Early reports from China also suggested that blood types may play a role, with an increased risk of blood type. This was recently confirmed in studies of Spanish and Italian patients, who also discovered a new genetic risk marker called “3p21.31”.
While genetics may be important, the environment is also important. It is well known that the transmission of airborne droplets increases in colder climates. Wide-spread events at various meat production facilities where the indoor climate is cold suggest that this has increased contagion. People also tend to spend more time indoors and nearby during inclement weather.
However, the warm weather unites people, albeit outdoors. In fact, June has been unusually hot and sunny in many northern European countries, causing the overflow of parks and beaches and the rules of social distancing have been breached. This will likely trigger the spread and cause new outbreaks of COVID-19 in the coming weeks.

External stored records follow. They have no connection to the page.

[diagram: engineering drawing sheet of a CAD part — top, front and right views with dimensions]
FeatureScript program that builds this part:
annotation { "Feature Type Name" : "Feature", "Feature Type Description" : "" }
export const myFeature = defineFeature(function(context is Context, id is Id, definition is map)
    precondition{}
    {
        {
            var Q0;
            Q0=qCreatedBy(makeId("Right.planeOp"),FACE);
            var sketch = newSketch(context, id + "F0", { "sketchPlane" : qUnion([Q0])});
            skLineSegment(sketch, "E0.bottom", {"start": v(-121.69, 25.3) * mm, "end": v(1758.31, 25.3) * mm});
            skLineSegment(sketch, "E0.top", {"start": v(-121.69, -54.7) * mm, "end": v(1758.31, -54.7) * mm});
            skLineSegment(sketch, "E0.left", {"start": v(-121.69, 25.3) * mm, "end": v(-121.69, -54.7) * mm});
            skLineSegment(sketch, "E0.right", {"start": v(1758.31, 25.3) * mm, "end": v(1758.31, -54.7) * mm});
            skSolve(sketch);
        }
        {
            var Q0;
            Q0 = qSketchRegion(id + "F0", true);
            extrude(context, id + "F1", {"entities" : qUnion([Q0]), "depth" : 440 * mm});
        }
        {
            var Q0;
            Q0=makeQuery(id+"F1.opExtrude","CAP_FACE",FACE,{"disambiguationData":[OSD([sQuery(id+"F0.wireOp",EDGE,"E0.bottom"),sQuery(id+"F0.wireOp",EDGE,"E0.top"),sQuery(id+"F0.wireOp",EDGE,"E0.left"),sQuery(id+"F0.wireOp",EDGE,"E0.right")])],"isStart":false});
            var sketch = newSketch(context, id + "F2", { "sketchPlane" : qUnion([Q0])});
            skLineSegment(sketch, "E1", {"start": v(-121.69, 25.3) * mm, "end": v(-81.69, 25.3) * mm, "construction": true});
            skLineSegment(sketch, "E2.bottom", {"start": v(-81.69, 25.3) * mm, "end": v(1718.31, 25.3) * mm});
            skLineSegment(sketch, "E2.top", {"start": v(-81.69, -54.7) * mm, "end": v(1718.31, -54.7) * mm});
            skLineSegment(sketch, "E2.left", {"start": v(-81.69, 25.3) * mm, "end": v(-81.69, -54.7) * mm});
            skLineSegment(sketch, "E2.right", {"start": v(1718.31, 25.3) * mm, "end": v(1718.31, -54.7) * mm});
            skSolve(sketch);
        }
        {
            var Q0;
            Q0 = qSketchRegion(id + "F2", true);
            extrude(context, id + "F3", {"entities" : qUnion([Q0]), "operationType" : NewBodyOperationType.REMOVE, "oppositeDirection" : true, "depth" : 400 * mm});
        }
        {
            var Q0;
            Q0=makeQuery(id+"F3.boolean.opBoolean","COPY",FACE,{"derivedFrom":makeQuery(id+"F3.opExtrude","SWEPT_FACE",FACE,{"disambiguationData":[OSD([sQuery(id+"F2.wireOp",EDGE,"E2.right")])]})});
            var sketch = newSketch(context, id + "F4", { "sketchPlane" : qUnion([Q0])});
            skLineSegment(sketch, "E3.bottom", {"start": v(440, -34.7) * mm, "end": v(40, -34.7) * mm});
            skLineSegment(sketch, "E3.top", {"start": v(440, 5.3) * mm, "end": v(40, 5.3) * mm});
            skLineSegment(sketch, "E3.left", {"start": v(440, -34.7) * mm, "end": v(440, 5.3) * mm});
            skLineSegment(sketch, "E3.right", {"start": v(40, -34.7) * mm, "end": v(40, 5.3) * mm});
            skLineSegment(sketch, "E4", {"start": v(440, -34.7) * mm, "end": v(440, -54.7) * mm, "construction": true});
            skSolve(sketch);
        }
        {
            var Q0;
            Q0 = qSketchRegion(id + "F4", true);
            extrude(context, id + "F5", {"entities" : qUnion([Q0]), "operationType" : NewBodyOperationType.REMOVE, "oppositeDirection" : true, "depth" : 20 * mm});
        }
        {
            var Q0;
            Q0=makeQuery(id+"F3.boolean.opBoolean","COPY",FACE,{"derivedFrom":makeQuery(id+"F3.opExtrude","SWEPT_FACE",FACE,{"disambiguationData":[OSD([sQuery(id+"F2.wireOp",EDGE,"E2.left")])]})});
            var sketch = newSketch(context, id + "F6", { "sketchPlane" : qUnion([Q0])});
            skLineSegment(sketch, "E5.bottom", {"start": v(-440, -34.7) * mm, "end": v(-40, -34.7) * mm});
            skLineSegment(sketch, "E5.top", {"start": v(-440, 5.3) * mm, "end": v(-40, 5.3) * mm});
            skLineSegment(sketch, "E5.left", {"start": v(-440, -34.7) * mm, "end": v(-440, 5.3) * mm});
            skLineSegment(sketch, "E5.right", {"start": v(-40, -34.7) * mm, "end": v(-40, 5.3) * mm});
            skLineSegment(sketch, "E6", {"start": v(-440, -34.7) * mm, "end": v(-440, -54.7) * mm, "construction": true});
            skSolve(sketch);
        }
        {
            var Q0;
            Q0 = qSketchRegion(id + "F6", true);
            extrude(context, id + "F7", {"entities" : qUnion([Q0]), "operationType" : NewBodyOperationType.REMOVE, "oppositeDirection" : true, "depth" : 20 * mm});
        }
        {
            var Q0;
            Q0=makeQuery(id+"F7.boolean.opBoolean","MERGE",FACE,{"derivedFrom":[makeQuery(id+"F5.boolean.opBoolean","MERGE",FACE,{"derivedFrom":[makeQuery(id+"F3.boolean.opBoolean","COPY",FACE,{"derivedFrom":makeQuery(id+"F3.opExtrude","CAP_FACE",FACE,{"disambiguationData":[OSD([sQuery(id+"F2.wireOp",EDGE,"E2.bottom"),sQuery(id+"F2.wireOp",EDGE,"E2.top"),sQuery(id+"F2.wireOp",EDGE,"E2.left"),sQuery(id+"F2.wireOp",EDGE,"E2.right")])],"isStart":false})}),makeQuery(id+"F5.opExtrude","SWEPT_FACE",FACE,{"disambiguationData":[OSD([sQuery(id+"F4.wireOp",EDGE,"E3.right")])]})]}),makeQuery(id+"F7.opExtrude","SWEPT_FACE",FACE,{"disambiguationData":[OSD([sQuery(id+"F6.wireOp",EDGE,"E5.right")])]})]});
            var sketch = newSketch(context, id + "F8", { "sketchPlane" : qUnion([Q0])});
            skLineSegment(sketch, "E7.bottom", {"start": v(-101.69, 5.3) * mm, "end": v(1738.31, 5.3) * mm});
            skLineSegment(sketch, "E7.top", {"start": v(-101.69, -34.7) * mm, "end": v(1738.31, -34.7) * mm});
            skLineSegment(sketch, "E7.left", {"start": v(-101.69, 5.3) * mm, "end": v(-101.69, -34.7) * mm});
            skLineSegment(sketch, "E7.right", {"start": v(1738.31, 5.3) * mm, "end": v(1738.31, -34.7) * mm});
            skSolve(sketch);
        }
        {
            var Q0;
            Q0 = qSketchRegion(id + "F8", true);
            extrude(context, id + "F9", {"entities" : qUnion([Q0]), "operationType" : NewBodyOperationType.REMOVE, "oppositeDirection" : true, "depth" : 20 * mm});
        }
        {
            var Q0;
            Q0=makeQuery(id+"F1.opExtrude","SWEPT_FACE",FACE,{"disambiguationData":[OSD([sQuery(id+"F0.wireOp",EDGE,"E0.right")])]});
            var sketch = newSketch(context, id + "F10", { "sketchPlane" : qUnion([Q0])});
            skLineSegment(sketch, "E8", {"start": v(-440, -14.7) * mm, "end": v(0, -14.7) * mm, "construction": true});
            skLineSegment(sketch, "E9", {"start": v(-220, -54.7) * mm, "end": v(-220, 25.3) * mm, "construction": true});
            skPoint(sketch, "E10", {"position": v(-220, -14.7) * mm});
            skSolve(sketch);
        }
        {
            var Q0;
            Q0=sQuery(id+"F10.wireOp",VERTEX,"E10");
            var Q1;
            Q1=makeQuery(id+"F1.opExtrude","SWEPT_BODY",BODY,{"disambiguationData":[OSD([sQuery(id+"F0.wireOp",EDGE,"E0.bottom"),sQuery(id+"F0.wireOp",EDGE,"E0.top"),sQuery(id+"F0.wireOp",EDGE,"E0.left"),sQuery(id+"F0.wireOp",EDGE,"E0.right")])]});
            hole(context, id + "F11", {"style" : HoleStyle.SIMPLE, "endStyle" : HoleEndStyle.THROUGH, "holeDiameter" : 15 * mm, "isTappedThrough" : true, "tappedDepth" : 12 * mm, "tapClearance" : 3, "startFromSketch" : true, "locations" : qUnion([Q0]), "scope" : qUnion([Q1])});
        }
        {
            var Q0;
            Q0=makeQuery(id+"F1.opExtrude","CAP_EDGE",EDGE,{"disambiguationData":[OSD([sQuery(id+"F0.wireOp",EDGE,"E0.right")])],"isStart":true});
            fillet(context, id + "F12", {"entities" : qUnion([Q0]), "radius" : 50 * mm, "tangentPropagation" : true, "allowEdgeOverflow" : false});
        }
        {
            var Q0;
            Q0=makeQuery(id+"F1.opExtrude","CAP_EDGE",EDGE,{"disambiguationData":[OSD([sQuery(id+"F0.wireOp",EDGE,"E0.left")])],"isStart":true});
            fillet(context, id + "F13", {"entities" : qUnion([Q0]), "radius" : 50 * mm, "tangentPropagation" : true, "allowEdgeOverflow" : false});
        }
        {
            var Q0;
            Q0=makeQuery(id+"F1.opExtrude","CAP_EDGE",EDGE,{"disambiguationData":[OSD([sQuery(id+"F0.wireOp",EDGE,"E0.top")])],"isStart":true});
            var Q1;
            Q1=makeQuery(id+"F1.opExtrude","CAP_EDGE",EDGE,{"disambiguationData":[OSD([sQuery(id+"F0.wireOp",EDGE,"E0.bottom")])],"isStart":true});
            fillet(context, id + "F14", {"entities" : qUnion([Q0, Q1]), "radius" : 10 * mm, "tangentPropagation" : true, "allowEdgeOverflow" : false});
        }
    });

Another factor is how interpersonal interactions affect contagion. Some previous models have assumed that people interact in the same way, regardless of age, well-being, social status, etc. But this is probably not the case: young people, for example, are likely to have more acquaintances than the elderly. Taking this into account lowers the herd’s immunity threshold to around 40%.
Will COVID-19 disappear?
The blockades imposed far and wide, combined with the responsible actions of many citizens, have undoubtedly mitigated the spread of SARS-CoV-2 and saved lives. In fact, in cases like Sweden, where blocking was avoided and social distancing rules were relatively relaxed, the virus has taken an order of magnitude more lives than in its pro-blocking neighbors, Norway and Finland.
But blockages alone are unlikely to explain the fact that infections have declined in many regions after 20% of a population has been infected – something that, after all, happened in Stockholm and on cruise ships. .
That said, the fact that more than 20% of people have been infected elsewhere means that the T-cell hypothesis is unlikely to be the only explanation. In fact, if there is a 20% threshold, it applies only to some communities, depending on the interactions between many genetic, immunological, behavioral and environmental factors, as well as the prevalence of pre-existing diseases.
It will be necessary to understand these complex interactions to significantly estimate when the SARS-CoV-2 will burn. It is attractive to attribute any apparent success or failure in public health to a single factor, but it is unlikely to provide sufficient information on how COVID-19 can be defeated, or what comes next.